John @4: Yeah, that sounds much more like an ancient religion’s origin story than anything else.
@5–
Yep. Certainly doesn’t sound like a knowledgeable description of speciation, even allowing for pop-science simplification.
It could be considered an accurate but poorly phrased description of the human-chimp mitochondrial coalescent.
akela51@1–
Without getting into an argument about what “generative intelligence” means, there is no doubt that the AlphaGo victory was a huge moment in computational problem-solving. It wasn’t that it beat a top professional player in a game more computationally complex than chess. The big shock was that it came up with a powerful new strategy that human players could understand once they had seen it (i.e., a good strategy even if you’re not a computer with vast number-crunching capacity, although it certainly helps if you are).
The game of Go is 2500 years old and has millions of players around the world, and yet no human had come up with the strategy. This is the true promise of machine learning: to find strategies, theorems, and processes that have escaped human attention but are highly learnable once revealed, and to empirically test those processes that are not easily understood by humans.
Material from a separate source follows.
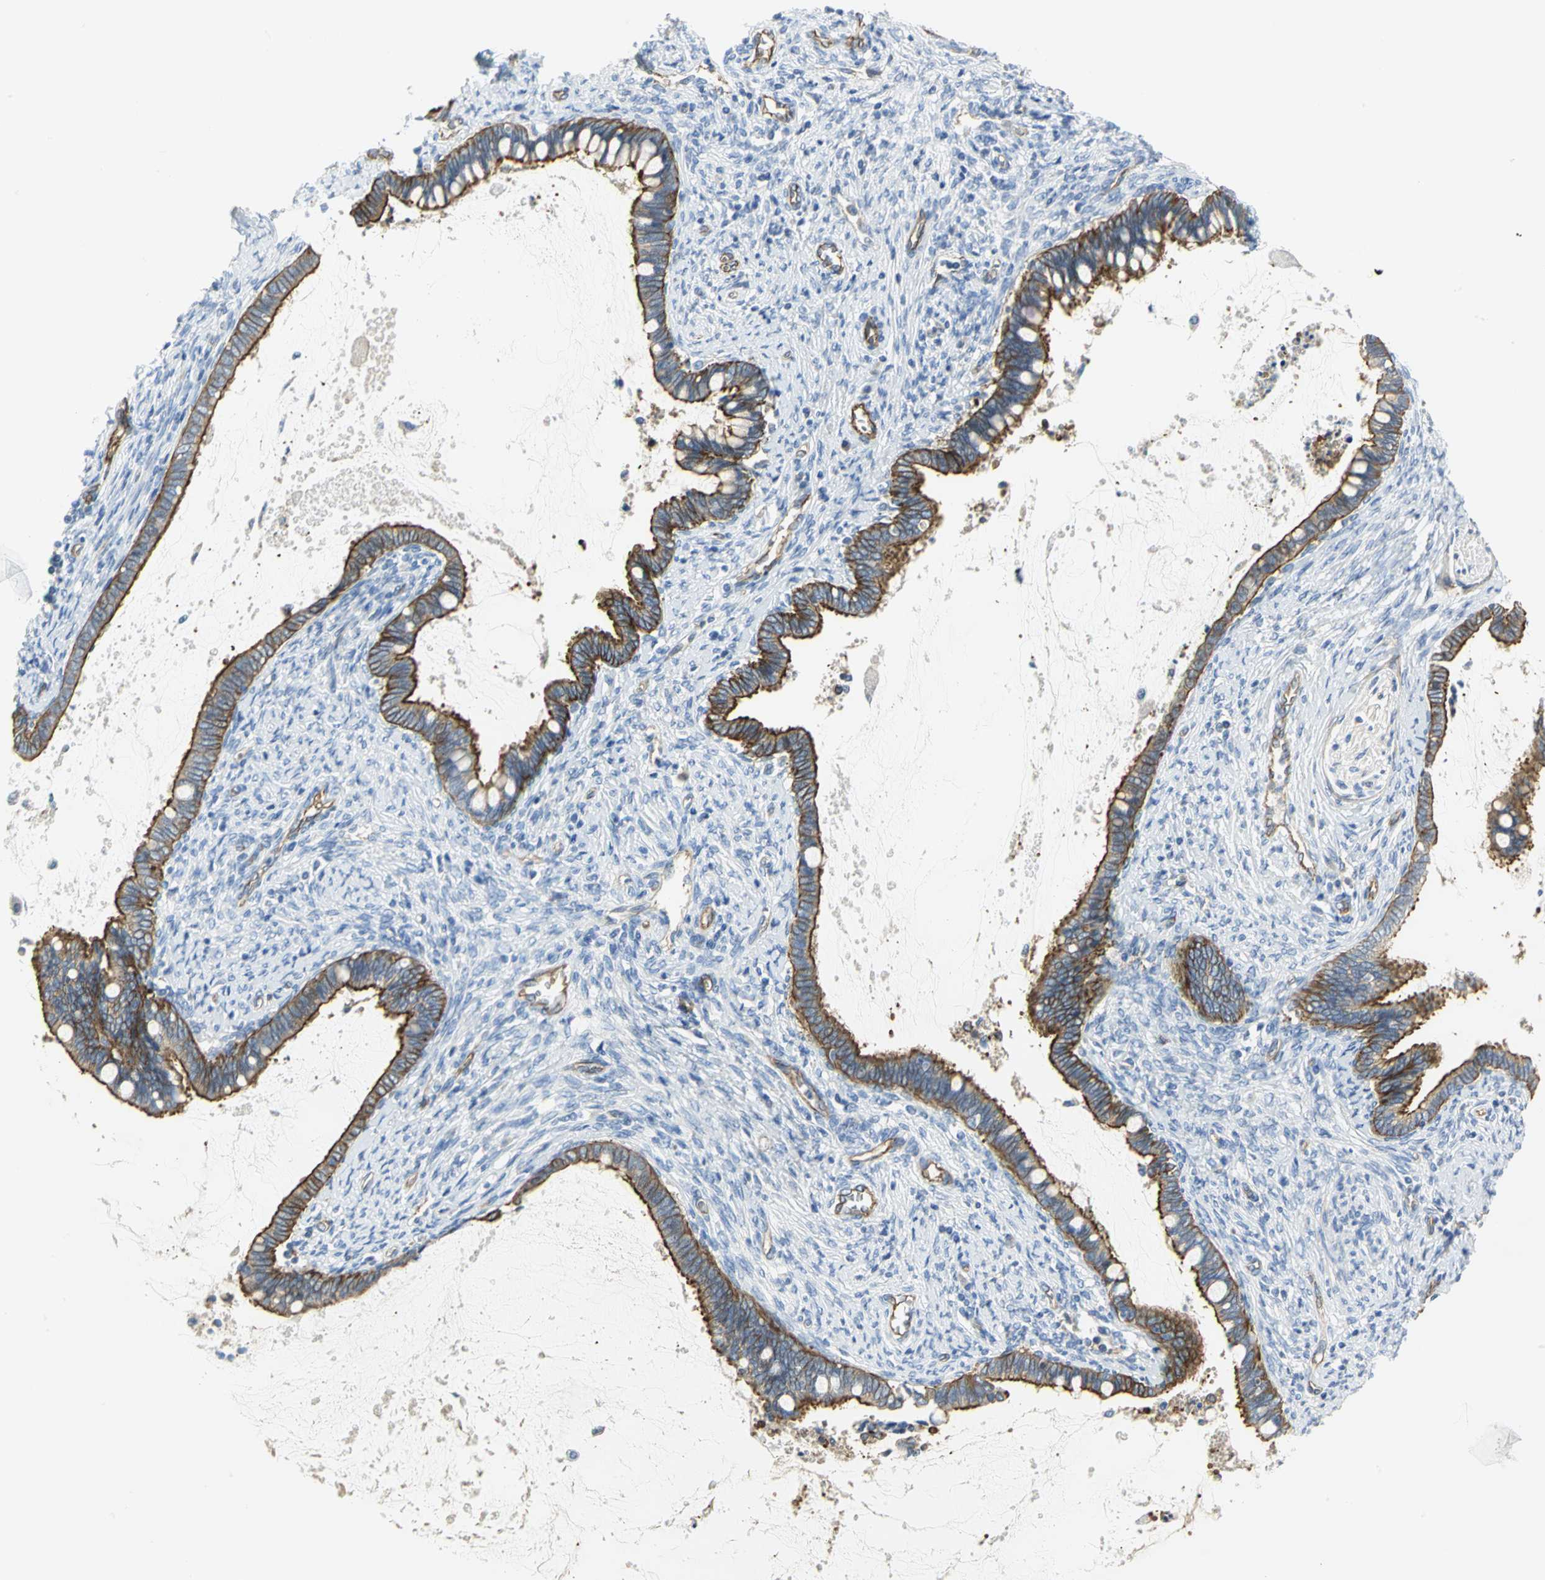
{"staining": {"intensity": "strong", "quantity": ">75%", "location": "cytoplasmic/membranous"}, "tissue": "cervical cancer", "cell_type": "Tumor cells", "image_type": "cancer", "snomed": [{"axis": "morphology", "description": "Adenocarcinoma, NOS"}, {"axis": "topography", "description": "Cervix"}], "caption": "A micrograph of human adenocarcinoma (cervical) stained for a protein displays strong cytoplasmic/membranous brown staining in tumor cells.", "gene": "FLNB", "patient": {"sex": "female", "age": 44}}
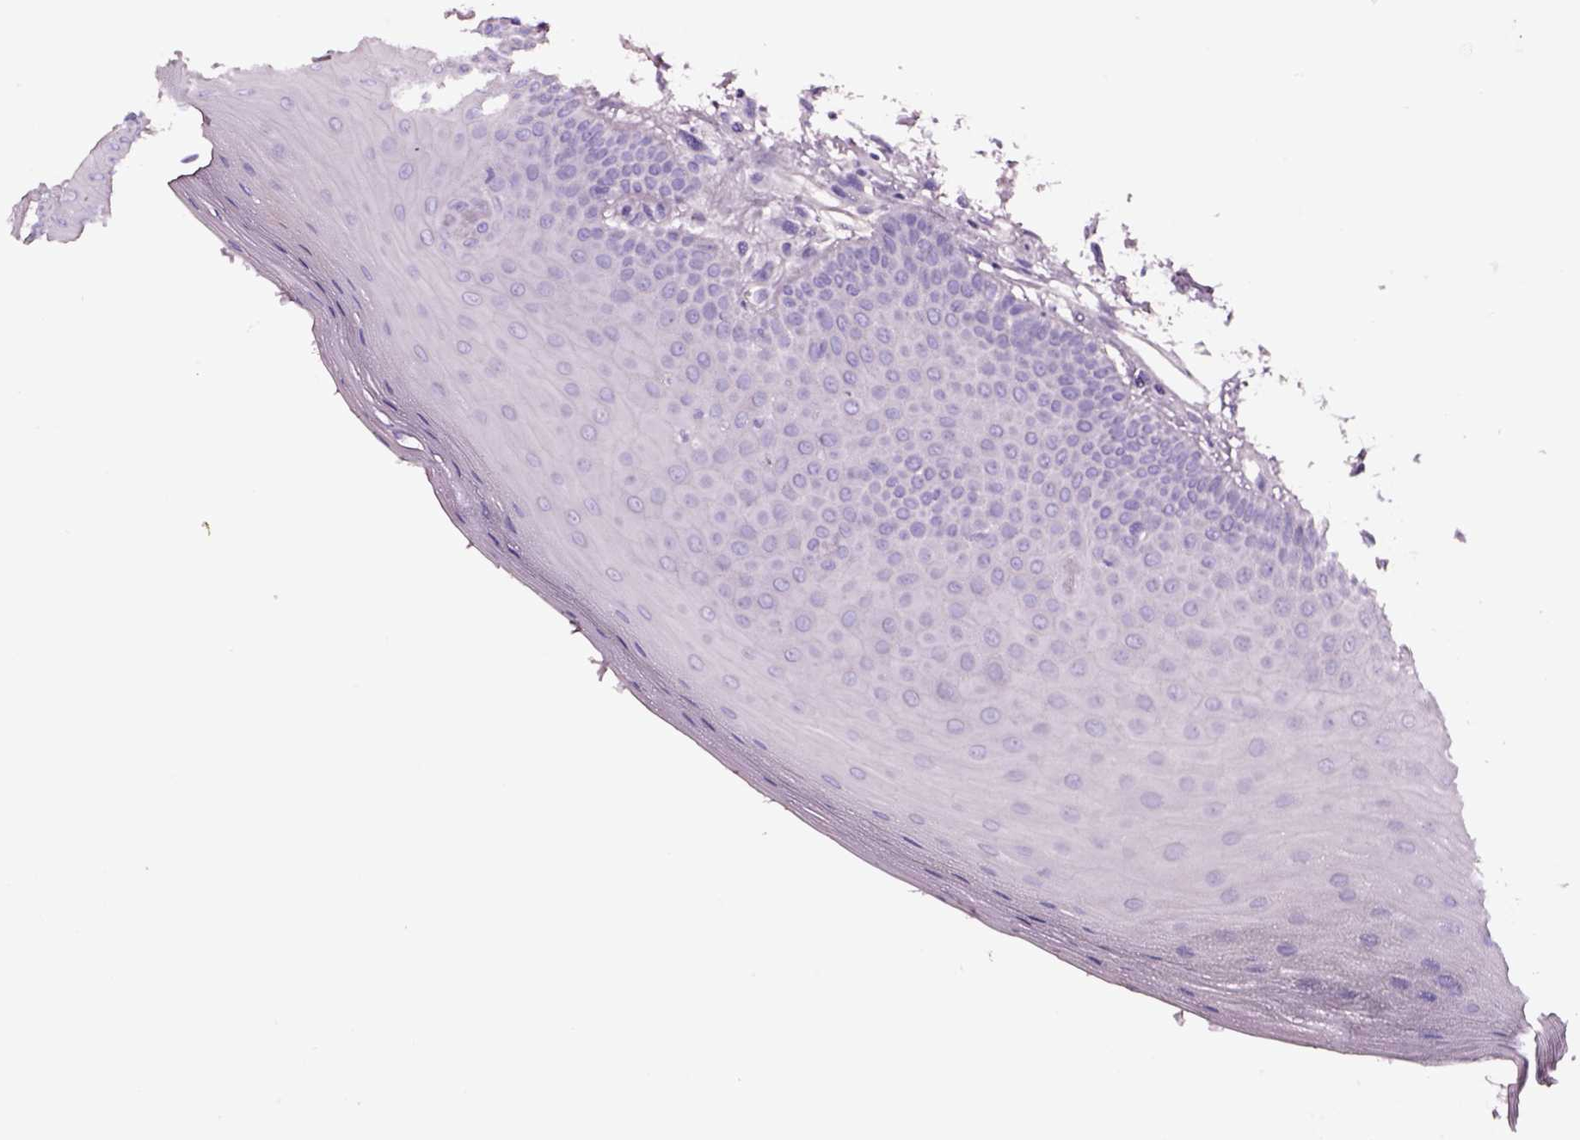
{"staining": {"intensity": "negative", "quantity": "none", "location": "none"}, "tissue": "oral mucosa", "cell_type": "Squamous epithelial cells", "image_type": "normal", "snomed": [{"axis": "morphology", "description": "Normal tissue, NOS"}, {"axis": "morphology", "description": "Normal morphology"}, {"axis": "topography", "description": "Oral tissue"}], "caption": "Histopathology image shows no significant protein positivity in squamous epithelial cells of unremarkable oral mucosa.", "gene": "SMIM17", "patient": {"sex": "female", "age": 76}}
Unfortunately the current major driving forces in AI are stake-claiming for future IP litigation, impossibly optimistic venture capital baiting, and overvalued tech companies sacking workers under cover of AI efficiency rather than admitting to poor corporate performance.
My grandpa, who turned 95 last month, had it on his bookshelf, so I asked his opinion: “It doesn’t contain anything you or I don’t know”. So I never bothered, thanks grandpa.
@#7 John Harshman
“It could be considered an accurate but poorly phrased description of the human-chimp mitochondrial coalescent.”
Well, no, because the reality is that it was not at all analogous to, say, an Irish family where one daughter, Colleen, emigrates to America and the other, Shannon, stays in Ireland. It was a population of apes that gradually split into two populations. Because of that fact the mitochondrial “Eve” of both branches would have lived several thousand generations before the splitting, and her daughters wouldn’t have been cleanly split between the two branches. In other words, if Eve’s daughter “Alice” was the mitochondrial ancestor of 100% of the “human” apes, she also was the mitochondrial ancestor of perhaps 99% of the “chimpanzee” apes, and Eve’s other daughter “Betty” would be the mitochondrial ancestor of all the chimpanzees and at the same time the mitochondrial ancestor of perhaps 99% of humans. So, a whole lot messier than Harari’s fairy tale.